Die wichtigste Erkenntnis hier: Chip-Hersteller arbeiten bei nennenswerten Stückzahlen fast nie mit einer Einzel-Foundry-Strategie, wenn sie es vermeiden können. Intel fertigt sein eigenes Silizium und kauft trotzdem externe Kapazitäten hinzu. Qualcomm verteilt Aufträge je nach Produktlinie und Knotenreife auf TSMC und Samsung. AMDs potenzieller Schritt in Richtung Samsung ist ein Lehrbuchbeispiel für Supply-Chain-Diversifizierung in der Halbleiterfertigung.
Dass es dabei um einen Fertigungsknoten geht, den Samsung noch weiterentwickelt, und nicht um einen etablierten, macht diese spezielle Wette besonders lehrreich.

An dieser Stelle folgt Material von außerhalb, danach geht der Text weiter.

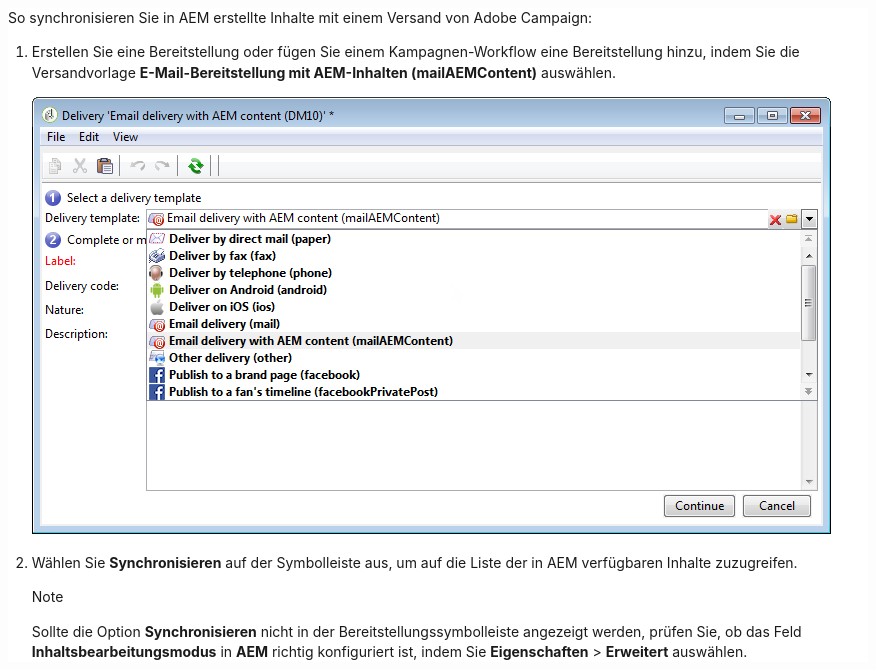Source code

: So synchronisieren Sie in AEM erstellte Inhalte mit einem Versand von Adobe Campaign:

1. Erstellen Sie eine Bereitstellung oder fügen Sie einem Kampagnen-Workflow eine Bereitstellung hinzu, indem Sie die Versandvorlage **E-Mail-Bereitstellung mit AEM-Inhalten (mailAEMContent)** auswählen.

   ![chlimage_1-40](assets/chlimage_1-40a.png)

1. Wählen Sie **Synchronisieren** auf der Symbolleiste aus, um auf die Liste der in AEM verfügbaren Inhalte zuzugreifen.

   >[!NOTE]
   >
   Sollte die Option **Synchronisieren** nicht in der Bereitstellungssymbolleiste angezeigt werden, prüfen Sie, ob das Feld **Inhaltsbearbeitungsmodus** in **AEM** richtig konfiguriert ist, indem Sie **Eigenschaften** > **Erweitert** auswählen.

Was das für alle bedeutet, die
die Chip-Industrie verfolgen Wer sich mit Hardware, Halbleiter-Lieferketten oder Technologiestrategie beschäftigt, findet in dieser Geschichte eine echte Fallstudie dafür, wie reale Ingenieurentscheidungen getroffen werden. Es geht dabei selten um reine Leistungsoptimierung. Es ist oft eine Verhandlung zwischen idealen Spezifikationen und realen Einschränkungen: Wafer-Verfügbarkeit, Foundry-Beziehungen, Yield-Kurven und geopolitischer Druck auf Fertigungskonzentrationen.
Die Tatsache, dass AMD-CEO Lisa Su im März 2026 nach Pyeongtaek geflogen ist, um eine Unterzeichnungszeremonie beizuwohnen, die sowohl Speicher abdeckte als offenbar auch Foundry-Gespräche eröffnete, erinnert daran: Die physische Schicht des Computings ist auch eine strategische Schicht.

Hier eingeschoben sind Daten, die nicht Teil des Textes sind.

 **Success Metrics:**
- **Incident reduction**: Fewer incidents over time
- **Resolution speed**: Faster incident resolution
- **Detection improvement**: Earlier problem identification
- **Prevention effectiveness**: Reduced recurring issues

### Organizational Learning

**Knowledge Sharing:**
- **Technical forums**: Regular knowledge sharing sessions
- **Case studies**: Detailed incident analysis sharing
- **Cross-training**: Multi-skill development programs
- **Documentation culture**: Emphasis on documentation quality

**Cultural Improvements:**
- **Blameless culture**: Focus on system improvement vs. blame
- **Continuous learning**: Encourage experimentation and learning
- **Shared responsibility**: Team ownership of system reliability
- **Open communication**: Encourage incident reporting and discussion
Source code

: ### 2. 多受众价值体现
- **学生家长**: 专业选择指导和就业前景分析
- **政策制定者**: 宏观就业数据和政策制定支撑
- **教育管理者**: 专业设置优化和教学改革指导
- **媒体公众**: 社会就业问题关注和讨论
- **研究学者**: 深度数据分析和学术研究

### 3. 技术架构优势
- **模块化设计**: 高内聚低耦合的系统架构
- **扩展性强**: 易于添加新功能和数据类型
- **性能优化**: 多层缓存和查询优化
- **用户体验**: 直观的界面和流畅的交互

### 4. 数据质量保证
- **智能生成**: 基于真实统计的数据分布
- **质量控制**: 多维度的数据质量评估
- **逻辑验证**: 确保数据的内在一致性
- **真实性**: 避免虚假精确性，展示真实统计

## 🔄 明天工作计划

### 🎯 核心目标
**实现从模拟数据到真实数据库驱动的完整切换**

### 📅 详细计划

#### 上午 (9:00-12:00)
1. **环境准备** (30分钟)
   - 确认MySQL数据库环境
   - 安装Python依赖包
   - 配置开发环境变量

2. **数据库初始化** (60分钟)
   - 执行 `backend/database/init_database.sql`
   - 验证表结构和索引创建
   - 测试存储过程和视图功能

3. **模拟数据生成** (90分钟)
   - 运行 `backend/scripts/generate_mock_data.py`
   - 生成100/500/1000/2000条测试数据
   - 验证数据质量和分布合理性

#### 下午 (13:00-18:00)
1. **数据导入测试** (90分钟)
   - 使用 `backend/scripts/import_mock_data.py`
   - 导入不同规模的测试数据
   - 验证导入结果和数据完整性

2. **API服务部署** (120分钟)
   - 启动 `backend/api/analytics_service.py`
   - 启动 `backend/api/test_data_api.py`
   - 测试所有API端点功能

Achtet darauf, ob der Codename Venice – AMDs rechneroptimierter Zen-6-Server-Chip mit bis zu 256 Kernen laut Wikipedia-Roadmap-Daten – mit Fertigungsdetails von Samsung auftaucht, wenn sich das Datacenter-Startfenster im Q4 2026 nähert. Falls ja, habt ihr in Echtzeit beobachtet, wie eine Lieferketten-Absicherung zum versandfertigen Produkt wurde. Das ist in etwa so nah an einer Live-Lektion in Foundry-Ökonomie, wie die Branche sie bietet.